Return every record verbatim, omitting all pictures.

(GIVEN INFORMATION begins)

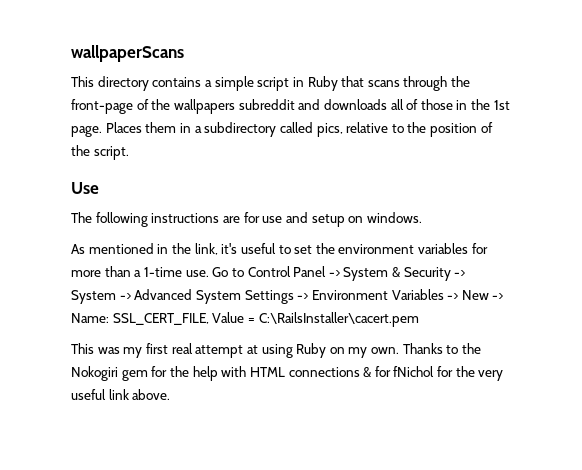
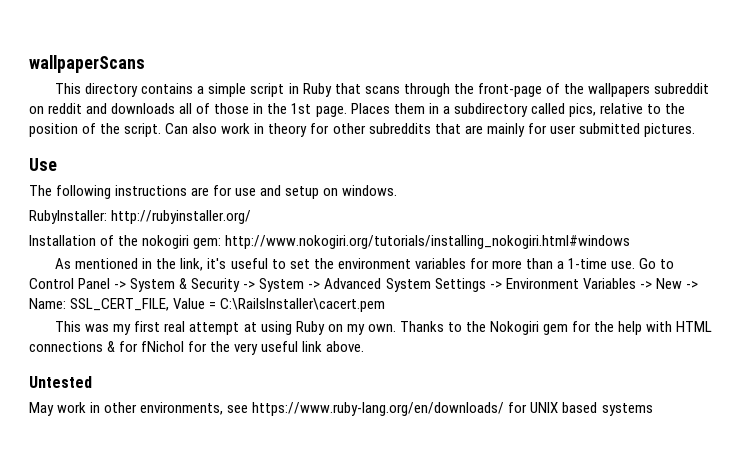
(295, 104) none -> [29,103,83,114] on reddit
(129, 153) none -> [165,123,695,137] Can also work in theory for other subreddits that are mainly for user submitted pictures.
(422, 217) none -> [29,210,252,224] [29,235,631,249] // RubyInstaller: http://rubyinstaller.org/ // Installation of the nokogiri gem: http://www.nokogiri.org/tutorials/installing_nokogiri.html#windows
(171, 394) none -> [29,376,92,388] [29,402,653,416] // Untested // May work in other environments, see https://www.ruby-lang.org/en/downloads/ for UNIX based systems

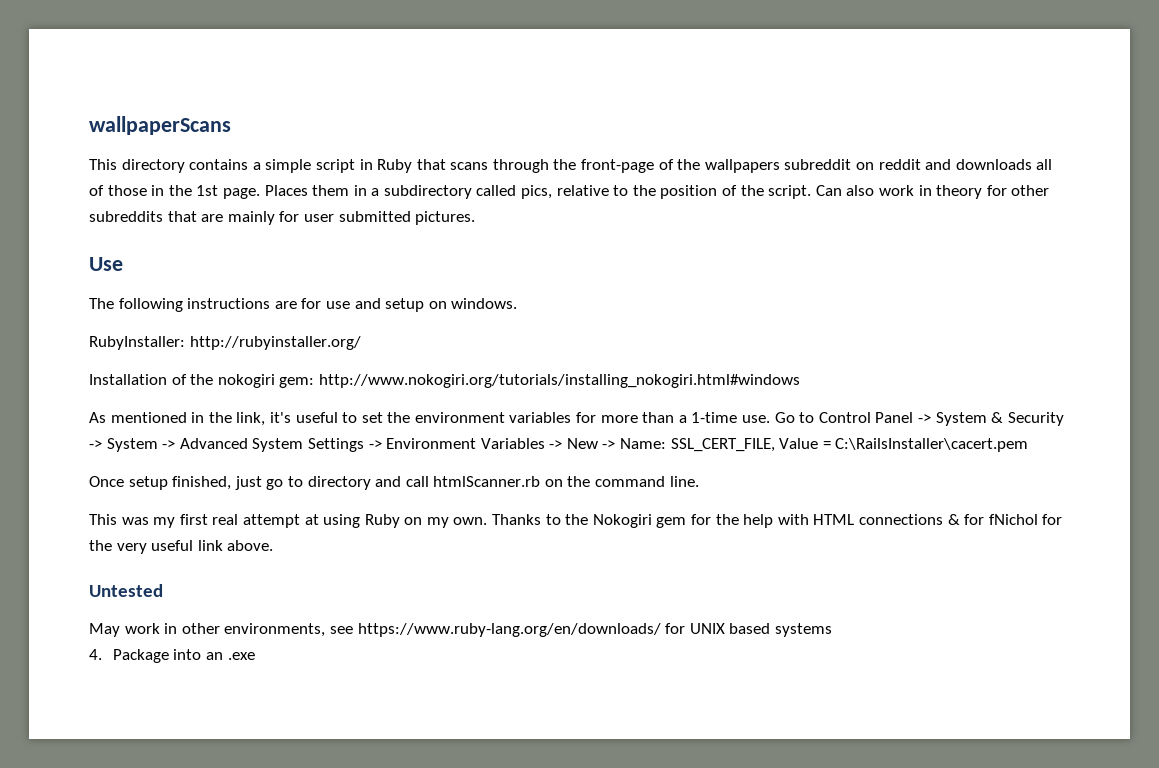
(386, 305) none -> [89,476,699,490] // Once setup finished, just go to directory and call htmlScanner.rb on the command line.
(653, 409) none -> [89,649,255,663] // 4. Package into an .exe

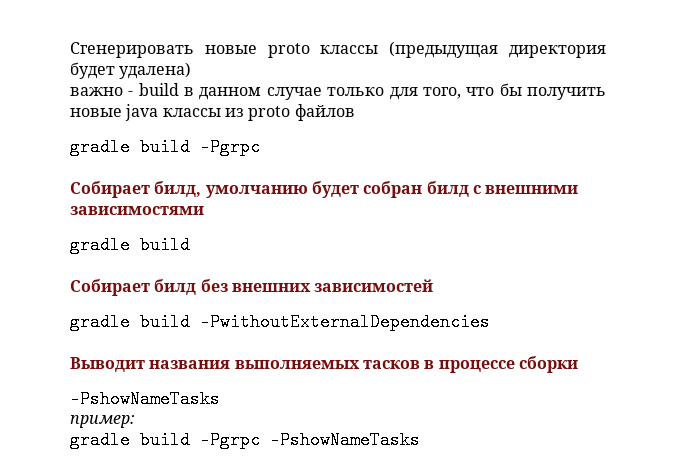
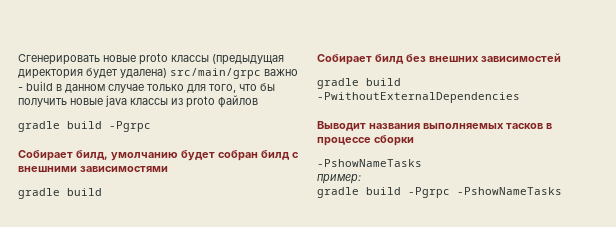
(192, 70) // -> [170,68,261,79] src/main/grpc

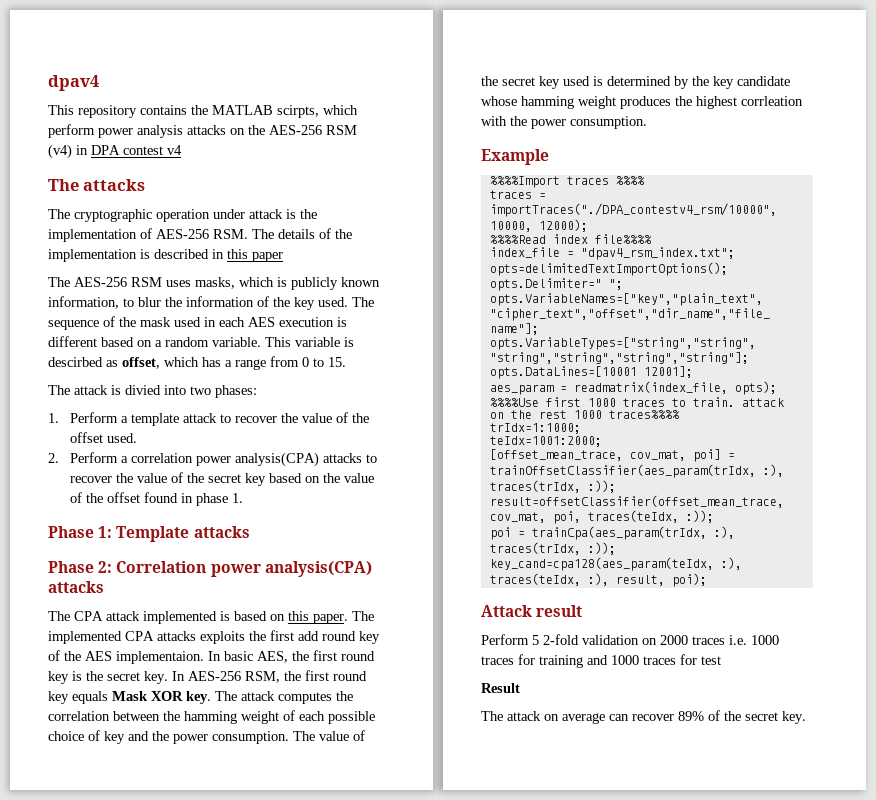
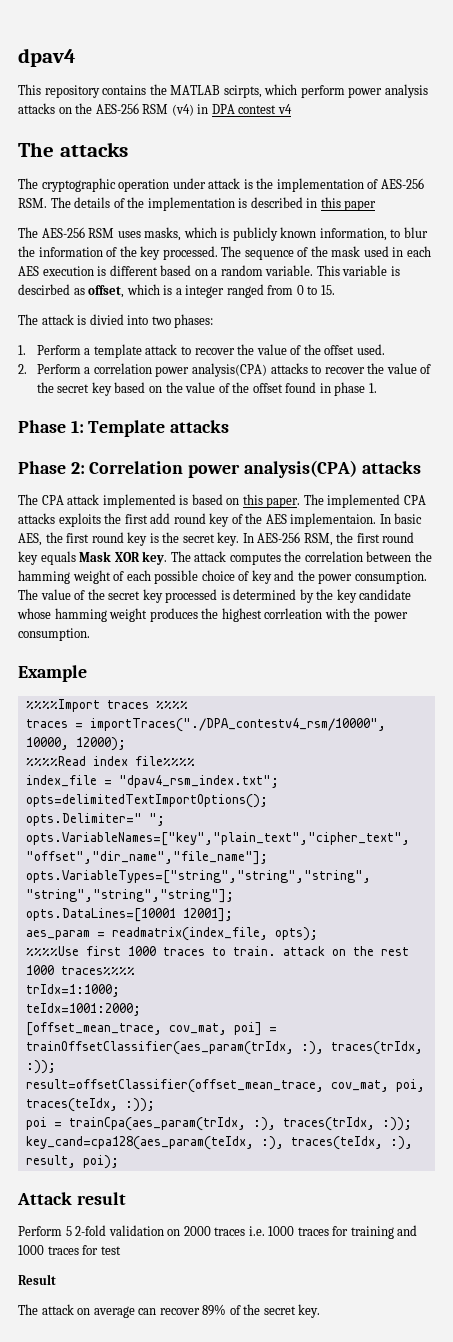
[318,297,348,307] used. -> [162,246,218,260] processed.
[202,357,266,370] has a range -> [163,284,264,298] is a integer ranged
[563,76,590,86] used -> [165,589,218,603] processed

(GIVEN INFORMATION ends)

→ RESULT OF THIS EXERCISE
(295, 104) none -> [29,103,83,114] on reddit
(129, 153) none -> [165,123,695,137] Can also work in theory for other subreddits that are mainly for user submitted pictures.
(422, 217) none -> [29,210,252,224] [29,235,631,249] // RubyInstaller: http://rubyinstaller.org/ // Installation of the nokogiri gem: http://www.nokogiri.org/tutorials/installing_nokogiri.html#windows
(171, 394) none -> [29,376,92,388] [29,402,653,416] // Untested // May work in other environments, see https://www.ruby-lang.org/en/downloads/ for UNIX based systems

(386, 305) none -> [89,476,699,490] // Once setup finished, just go to directory and call htmlScanner.rb on the command line.
(653, 409) none -> [89,649,255,663] // 4. Package into an .exe

(192, 70) // -> [170,68,261,79] src/main/grpc

[318,297,348,307] used. -> [162,246,218,260] processed.
[202,357,266,370] has a range -> [163,284,264,298] is a integer ranged
[563,76,590,86] used -> [165,589,218,603] processed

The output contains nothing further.